De la estimación original a una inversión duplicada
En las fases iniciales del proyecto, las proyecciones financieras situaban el costo de la infraestructura en aproximadamente ocho mil millones de dólares. No obstante, la realidad contable actual muestra una brecha profunda. Según las declaraciones de la experta en el sector energético Miriam Grunstein, el gasto total ya roza los veinte mil millones de dólares. Esta desviación presupuestaria justifica, en retrospectiva, la decisión de múltiples constructoras internacionales que optaron por no participar en la licitación, al considerar que los montos iniciales carecían de viabilidad técnica y económica.
Incertidumbre sobre la producción y la logística
La actual mandataria, Claudia Sheinbaum, ha defendido que la refinería ya alcanza una producción cercana a los trescientos mil barriles diarios de diésel y gasolina. A pesar de la magnitud de esta cifra, especialistas señalan que existen contradicciones en el mercado nacional que impiden validar estos datos:
- No se ha registrado una disminución en las importaciones de combustible realizadas por México, un indicador que debería caer si la producción interna fuera exitosa.
- La logística de distribución desde el estado de Tabasco hacia los grandes centros de consumo nacional sigue sin ser clara.
- El costo para el usuario final no ha bajado; actualmente, el gobierno mantiene un acuerdo con el sector gasolinero para evitar que el precio supere los 24 pesos el litro.
“Si estamos entrando a un cuerno de abundancia debería ser la oferta y la demanda la que bajen el precio y no con acuerdos de los gasolineros”

Cuestionamientos técnicos y de ubicación
Para analistas como Grunstein, la construcción de la refinería Dos Bocas en un manglar vulnerable a fenómenos meteorológicos fue un error estratégico. Se argumenta que la ubicación racional debió ser Ciudad Pemex, debido a su infraestructura preexistente.
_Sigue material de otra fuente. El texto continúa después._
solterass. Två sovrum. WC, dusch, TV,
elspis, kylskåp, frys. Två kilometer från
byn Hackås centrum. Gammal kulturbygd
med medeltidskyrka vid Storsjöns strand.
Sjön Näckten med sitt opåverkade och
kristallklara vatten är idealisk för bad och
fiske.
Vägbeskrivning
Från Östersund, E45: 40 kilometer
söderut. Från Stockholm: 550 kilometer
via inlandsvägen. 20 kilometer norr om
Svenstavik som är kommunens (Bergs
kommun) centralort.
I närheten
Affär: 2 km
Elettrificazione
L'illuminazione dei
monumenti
El reciente incidente, según informes de Pemex, fue desencadenado por lluvias torrenciales que provocaron el desbordamiento de hidrocarburos, derivando en una explosión que alcanzó el límite perimetral del recinto.
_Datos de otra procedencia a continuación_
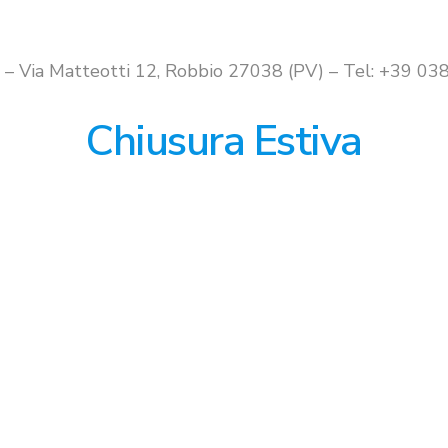
i – Via Matteotti 12, Robbio 27038 (PV) – Tel: +39 
Chiusura Estiva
Ante este escenario, la Agencia de Seguridad Energética y Protección al Medio Ambiente (ASEA) y la Fiscalía General de la República tienen la responsabilidad de investigar si existieron fallas críticas en el sistema de contención y sellado de depósitos. La preocupación se extiende a la seguridad social, dado que a menos de 500 metros del complejo se encuentran dos instituciones educativas cuyos vecinos han exigido una reubicación urgente.
“Las refinerías no deberían de ser así de polémicas, ni así de opacas”
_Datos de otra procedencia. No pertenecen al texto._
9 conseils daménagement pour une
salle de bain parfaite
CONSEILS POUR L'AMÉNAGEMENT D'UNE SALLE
La situación financiera de Pemex
El proyecto de Dos Bocas es visto como un reflejo de la gestión interna de Pemex, caracterizada por la falta de transparencia y la priorización de intereses políticos sobre los técnicos. Aunque la empresa ha sido diagnosticada en estado de crisis financiera durante las últimas dos décadas, continúa operando gracias a las inyecciones constantes de capital estatal. “La llevamos sepultando desde hace veinticinco años y seguimos teniendo hidrocarburos. ¿Cómo le hace? Francamente, no sé”, puntualizó la especialista.
Finalmente, el peso de estas decisiones recae directamente sobre el erario público. Son los contribuyentes quienes sufragan los rescates financieros y la construcción de megaproyectos, mientras aguardan que se cumpla la promesa de una energía más económica y una verdadera soberanía energética en el país.